_Task requirements:_ Look through the entries below and report every line that has "визуализации".

_Data section:_
╭──
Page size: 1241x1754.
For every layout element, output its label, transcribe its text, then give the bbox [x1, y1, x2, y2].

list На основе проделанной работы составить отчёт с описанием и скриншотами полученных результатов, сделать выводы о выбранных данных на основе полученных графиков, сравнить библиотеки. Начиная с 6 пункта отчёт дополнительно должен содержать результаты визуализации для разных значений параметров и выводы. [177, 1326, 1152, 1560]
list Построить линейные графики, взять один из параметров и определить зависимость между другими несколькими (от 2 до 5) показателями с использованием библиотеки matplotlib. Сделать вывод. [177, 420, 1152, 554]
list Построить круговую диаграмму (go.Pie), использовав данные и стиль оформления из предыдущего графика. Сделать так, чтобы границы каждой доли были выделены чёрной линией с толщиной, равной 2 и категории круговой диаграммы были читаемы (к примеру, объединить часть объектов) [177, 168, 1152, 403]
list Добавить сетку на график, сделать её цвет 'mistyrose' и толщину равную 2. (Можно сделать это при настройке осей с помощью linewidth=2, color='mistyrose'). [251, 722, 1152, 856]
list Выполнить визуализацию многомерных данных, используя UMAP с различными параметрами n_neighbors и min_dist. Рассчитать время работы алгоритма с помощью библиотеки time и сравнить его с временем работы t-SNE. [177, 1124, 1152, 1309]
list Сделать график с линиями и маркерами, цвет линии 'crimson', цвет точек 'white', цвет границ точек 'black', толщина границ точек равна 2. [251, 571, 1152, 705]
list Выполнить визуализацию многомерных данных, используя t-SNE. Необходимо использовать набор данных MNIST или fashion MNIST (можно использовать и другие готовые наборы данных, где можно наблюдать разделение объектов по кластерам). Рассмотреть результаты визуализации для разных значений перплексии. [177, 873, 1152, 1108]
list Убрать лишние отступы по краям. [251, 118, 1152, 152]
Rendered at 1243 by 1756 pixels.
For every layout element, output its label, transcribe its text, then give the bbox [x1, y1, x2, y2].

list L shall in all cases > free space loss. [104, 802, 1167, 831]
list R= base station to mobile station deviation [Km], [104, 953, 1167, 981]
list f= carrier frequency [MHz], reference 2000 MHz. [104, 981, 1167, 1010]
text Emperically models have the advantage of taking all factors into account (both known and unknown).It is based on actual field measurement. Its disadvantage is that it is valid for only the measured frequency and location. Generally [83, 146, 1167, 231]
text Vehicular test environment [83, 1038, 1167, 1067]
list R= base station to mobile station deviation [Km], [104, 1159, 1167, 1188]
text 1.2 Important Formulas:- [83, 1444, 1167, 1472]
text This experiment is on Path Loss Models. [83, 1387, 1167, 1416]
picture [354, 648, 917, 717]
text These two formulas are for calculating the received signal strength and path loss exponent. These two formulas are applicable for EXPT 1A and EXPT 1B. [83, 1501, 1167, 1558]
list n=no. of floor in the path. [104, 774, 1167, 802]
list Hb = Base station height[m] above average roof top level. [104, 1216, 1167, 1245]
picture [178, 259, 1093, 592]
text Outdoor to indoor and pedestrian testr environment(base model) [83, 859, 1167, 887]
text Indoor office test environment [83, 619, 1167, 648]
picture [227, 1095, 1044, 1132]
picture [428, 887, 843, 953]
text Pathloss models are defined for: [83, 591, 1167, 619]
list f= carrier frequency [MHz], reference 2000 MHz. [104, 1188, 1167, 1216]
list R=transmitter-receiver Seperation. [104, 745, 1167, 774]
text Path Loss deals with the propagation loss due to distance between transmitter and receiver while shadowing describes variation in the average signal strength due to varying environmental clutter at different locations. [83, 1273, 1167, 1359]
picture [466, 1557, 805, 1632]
╰──
_Answer to the exercise:_
list На основе проделанной работы составить отчёт с описанием и скриншотами полученных результатов, сделать выводы о выбранных данных на основе полученных графиков, сравнить библиотеки. Начиная с 6 пункта отчёт дополнительно должен содержать результаты визуализации для разных значений параметров и выводы. [177, 1326, 1152, 1560]
list Выполнить визуализацию многомерных данных, используя t-SNE. Необходимо использовать набор данных MNIST или fashion MNIST (можно использовать и другие готовые наборы данных, где можно наблюдать разделение объектов по кластерам). Рассмотреть результаты визуализации для разных значений перплексии. [177, 873, 1152, 1108]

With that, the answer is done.